COLLECTED MATERIAL
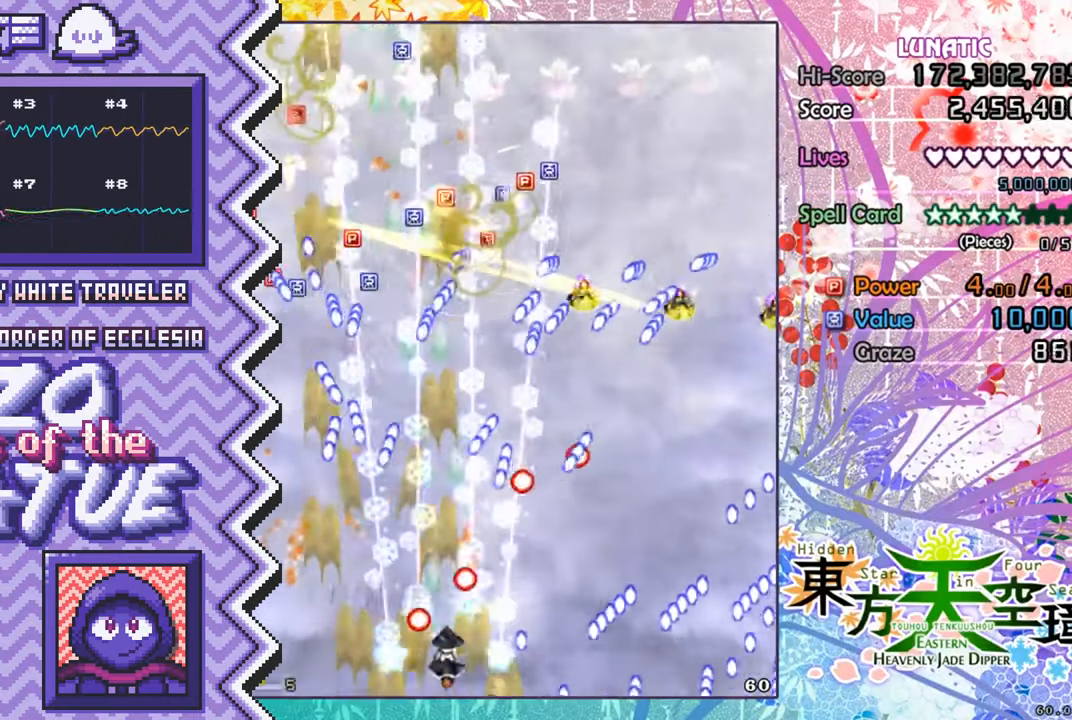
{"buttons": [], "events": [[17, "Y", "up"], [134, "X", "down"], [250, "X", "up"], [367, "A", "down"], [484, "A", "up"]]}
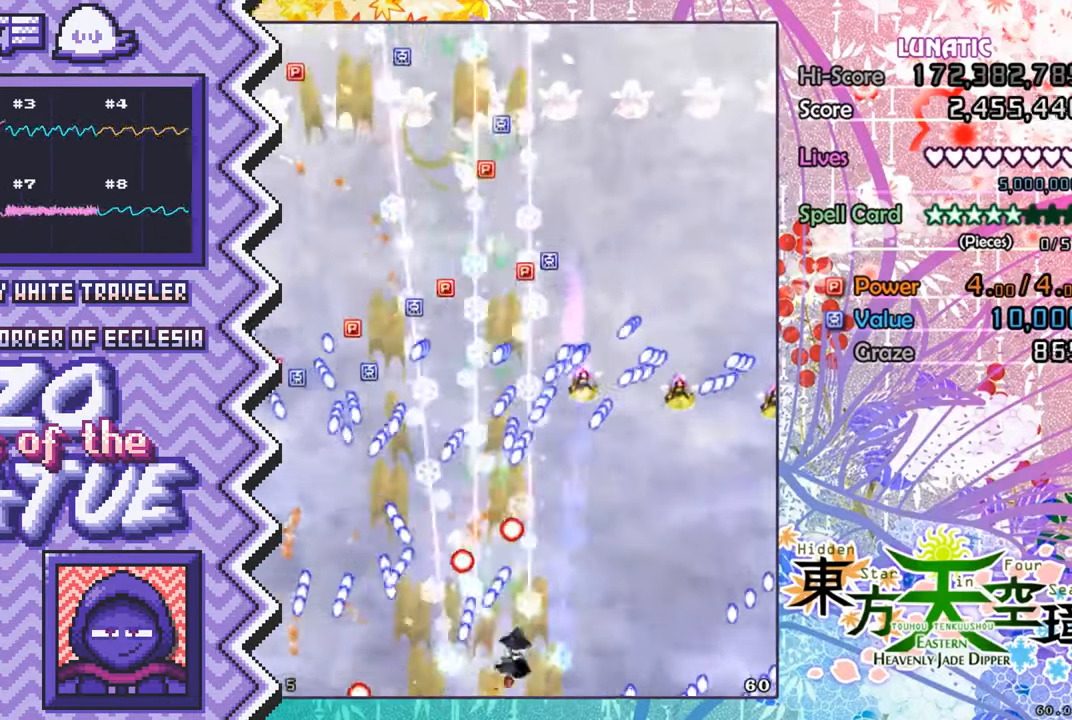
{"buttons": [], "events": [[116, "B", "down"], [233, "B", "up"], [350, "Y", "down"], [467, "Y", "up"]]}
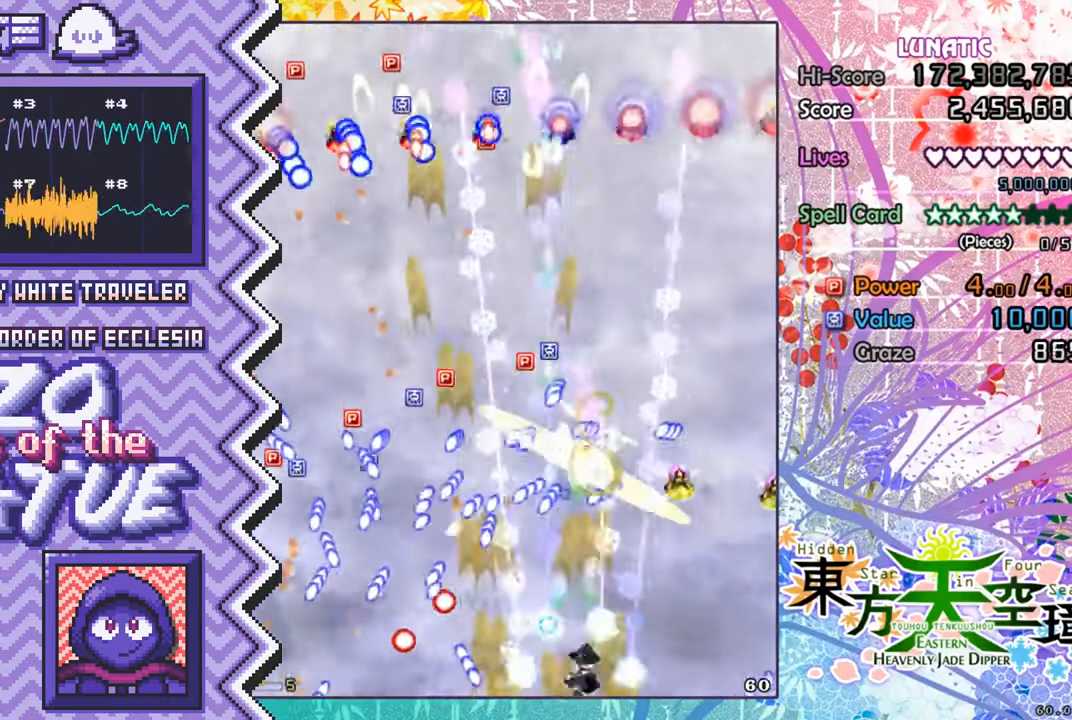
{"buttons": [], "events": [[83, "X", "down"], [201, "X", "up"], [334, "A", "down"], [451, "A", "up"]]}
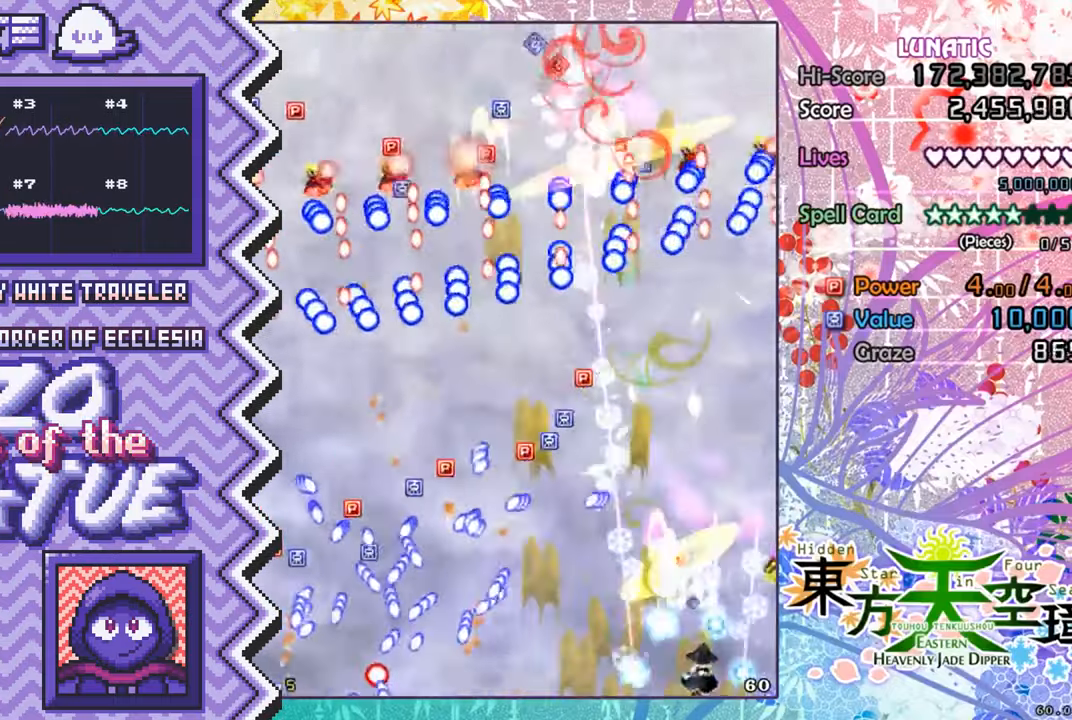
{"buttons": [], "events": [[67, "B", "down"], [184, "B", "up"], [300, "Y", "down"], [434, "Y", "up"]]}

WHAT TO PRODUCE
Reproduce the material word for word, but without its images.

REPLY TO THE TASK
{"buttons": [], "events": [[17, "Y", "up"], [134, "X", "down"], [250, "X", "up"], [367, "A", "down"], [484, "A", "up"]]}
{"buttons": [], "events": [[116, "B", "down"], [233, "B", "up"], [350, "Y", "down"], [467, "Y", "up"]]}
{"buttons": [], "events": [[83, "X", "down"], [201, "X", "up"], [334, "A", "down"], [451, "A", "up"]]}
{"buttons": [], "events": [[67, "B", "down"], [184, "B", "up"], [300, "Y", "down"], [434, "Y", "up"]]}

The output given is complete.